Lost World Reptiles is situated in Teynham nr Sittingbourne Kent.

Heard about this place through the forum so I thought I'd have a look.

All I can say is,this is about as good as it gets.!!!

I have been to the usual pet shops and the reptile/aquarium centres and some of them are quite good but this place is something else.

The place itself is spotless,the vivs are spotless,the selection of animals is,from my experience,the best I've seen,and all the equipment to help us look after our loved ones is here.
John,the person I spoke to,is about the friendliest person I have met for a long time,full of imformation and a willingness to stand and talk to someone for ages to help with any problems they may have. A person who has a genuine love of animals not just the money he gets from selling them!

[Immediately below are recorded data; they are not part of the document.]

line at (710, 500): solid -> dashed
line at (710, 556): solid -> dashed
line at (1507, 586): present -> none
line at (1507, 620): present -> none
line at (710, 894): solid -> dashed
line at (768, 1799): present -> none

This man has won me over and will be seeing a lot more of me from now on.At last,a dealer that really cares about his customers AND the welfare of the animals that he sells.

Thanks for the great experience John.


----------



## Dextersdad (Mar 28, 2008)

pegleg said:


> Lost World Reptiles is situated in Teynham nr Sittingbourne Kent.
> 
> Heard about this place through the forum so I thought I'd have a look.
> 
> ...


Well said.:2thumb::no1:

Even though we've now moved over 90 miles away we still use them.

Say Pete from the Forum says hello when you see John, Russ or Karl if he's there. He'll know what you mean (we are addicted to the place).

John cares so much for the creatures and is a very helpful chap.


----------



## pegleg (Sep 16, 2008)

Dextersdad said:


> Well said.:2thumb::no1:
> 
> Even though we've now moved over 90 miles away we still use them.
> 
> ...


It will be a pleasure,Pete.

I quite understand how you feel,this bloke left me feeling like I wanted him as my new best friend,don't think I will ever look at another shop again.

Richard


----------